究極の美
「ベニスに死す」といえばビョルン・アンドレセンである。タッジオことビョルン・アンドレセンの美しさを堪能するだけでも十分な映画といっても過言ではないほどの魅力を放つ彼。溜息の出る程の美しさですよね。彼の虜になった人はかなりいらっしゃるかと思います。実は私も彼目当てで視聴しました。そしてこの映画はそんな美少年が、ショタコン変態オヤジにストーカーされる可哀想なお話。そう認識されてる方は多いのではないでしょうか。言葉が悪くなってしまいましたが、確かに一見するとそうでしかないです。ですが、私はこの映画を見る度なんだか叱咤されたような気分になるのです。脳天を撃ち抜かれたような衝撃すら覚えます。私もベニスに死せる1人かもしれません…。この得体の知れない焦燥感やら色々な感情やらが沸き起こる所以はなんなのか考えてみました。
その1「永遠ではない儚い美しさ」
この映画のテーマと最大の魅力は美です。ビョルン・アンドレセンの残酷なまでの美しさはいうまでもなく、ヴェネツィアの街並みの美しさ、アッシェンバッハの音楽の美しさもさる事ながら、むしろタッジオの美しさはそれらに泊を持たせているのではないかと思います。そして母親もそれはまぁ美しいですが、この映画の美の象徴はタッジオです。タッジオの悠然たる姿は、綺麗に着飾った貴婦人すら下品に見えてしまうほどです。何故、彼はここまで美しいのか、恐らく永遠ではないものだと感じるからだと思います。当時ビョルン・アンドレセンは15歳ほどだったと思いますが、まさにその年齢が美しさを演出していると思います。大人ではないけれど、何も知らない子供でもない。現に作中でのタッジオからは妖艶な雰囲気を感じてしまいます。しかしまだ少年。汚れの知らない子供です。汚れを知らない少年というのは何よりも美しいし人生に置いて特別な時代。あとは腐っていくのみです。だからこそ輝く。そこに儚さを感じますね。そして"少年"であるということ。単に可愛い女の子ではなく、性別を超えた存在であるからこそより一層美を感じる。芸術家が作り上げたものではない自然な美。しつこいほどの美の強調がこの作品だと思います。
その2「コンプレックス」
私はこの作品の美に触れる度、こんなに醜い姿で生きているのが恥ずかしくなります。そう、劇中のグスタフ・アッシェンバッハのように。アッシェンバッハは老いていく恐怖に踊らされています。その感情こそが、作品を見終わったあとに感じる焦燥感なのでしょう。
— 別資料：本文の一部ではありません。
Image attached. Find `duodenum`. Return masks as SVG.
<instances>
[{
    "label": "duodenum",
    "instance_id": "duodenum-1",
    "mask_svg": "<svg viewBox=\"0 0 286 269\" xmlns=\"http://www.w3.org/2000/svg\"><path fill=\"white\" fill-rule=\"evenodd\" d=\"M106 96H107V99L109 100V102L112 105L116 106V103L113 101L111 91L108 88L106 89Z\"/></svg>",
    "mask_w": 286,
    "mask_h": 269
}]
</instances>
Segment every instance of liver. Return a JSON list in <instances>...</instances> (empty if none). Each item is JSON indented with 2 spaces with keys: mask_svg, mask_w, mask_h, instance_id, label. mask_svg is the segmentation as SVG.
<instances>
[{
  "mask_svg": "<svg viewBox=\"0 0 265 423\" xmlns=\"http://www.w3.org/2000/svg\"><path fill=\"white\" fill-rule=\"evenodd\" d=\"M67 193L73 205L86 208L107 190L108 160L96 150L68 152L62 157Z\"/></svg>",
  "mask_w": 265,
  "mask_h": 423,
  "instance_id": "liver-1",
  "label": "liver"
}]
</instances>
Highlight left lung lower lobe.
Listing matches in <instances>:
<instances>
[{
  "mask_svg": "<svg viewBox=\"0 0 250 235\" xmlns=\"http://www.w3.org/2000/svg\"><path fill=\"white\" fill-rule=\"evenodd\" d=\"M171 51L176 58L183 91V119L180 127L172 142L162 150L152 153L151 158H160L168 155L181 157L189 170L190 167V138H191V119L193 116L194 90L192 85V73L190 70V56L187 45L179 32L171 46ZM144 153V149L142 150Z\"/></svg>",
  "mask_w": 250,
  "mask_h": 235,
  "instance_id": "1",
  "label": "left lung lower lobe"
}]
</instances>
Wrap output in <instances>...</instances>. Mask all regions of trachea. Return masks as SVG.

もう戻らない若い時代への喪失感。若いというだけで特別で、若い時代こそが美で、どう足掻いても手の届くことのない美。アッシェンバッハは確かに理想の具現化をタッジオに見たのだろうけれどそれはあくまで理想で、老いゆく自分を悲観して若かりし頃をそこに見ている気がします。コンプレックスですね。なのでこの作品は単なる少年愛などではないと思います。同時に背徳感との葛藤でもありますが…。美しいものは汚したいのではなく、つまりは欲望のはけ口にしたいわけではなく、汚されたくないんです。そういう意味では愛するものを失いたくないということでもあるので、アッシェンバッハが翻弄される滑稽さにも頷けます。また、私は監督のコンプレックスも感じました。どうやらヴィスコンティ監督はバイセクシュアルということらしく、そう聞くとタッジオの中性的な美しさには納得出来ますね。女性的過ぎず男性的過ぎず美しいもの。ビョルン・アンドレセンは正にそれ。バイセクシュアルという観点からこその配役であると思います。天使のようですよね。天使に性別は関係ありませんからね!結果、冒頭で記したストーカーオヤジだなんて簡単な話ではなく、性別の向こう側をアッシェンバッハは見ているはずです。単なるストーカーオヤジのお話ならば女の子でもいいわけですからね…。
その3「表裏一体」
様々な感情を沸き起こさせる最大の理由は、対照的な表現にあると思います。一見すると美少年の美しさに酔いしれる作品。でも実は間逆で、醜さに恐怖する作品であると思います。アッシェンバッハ…醜い。醜さが素晴らしい。醜いのか美しいのかわけが分からなくなってきます。対照的な表現は他にもあって、若さと老いです。若く未来あるタッジオと老いに抗うアッシェンバッハ。その2でも記したように、老いゆく自身を悲観する感情が未来あるタッジオの存在で増幅させられています。そして舞台であるヴェネツィアもそうですね。美しい観光地の裏側は、疫病に侵された死の町です。どちらも本当のヴェネツィアなのです。ラストシーンの対照的な表現は本当に胸が抉られます。悲劇であり喜劇。そんな印象を受けました。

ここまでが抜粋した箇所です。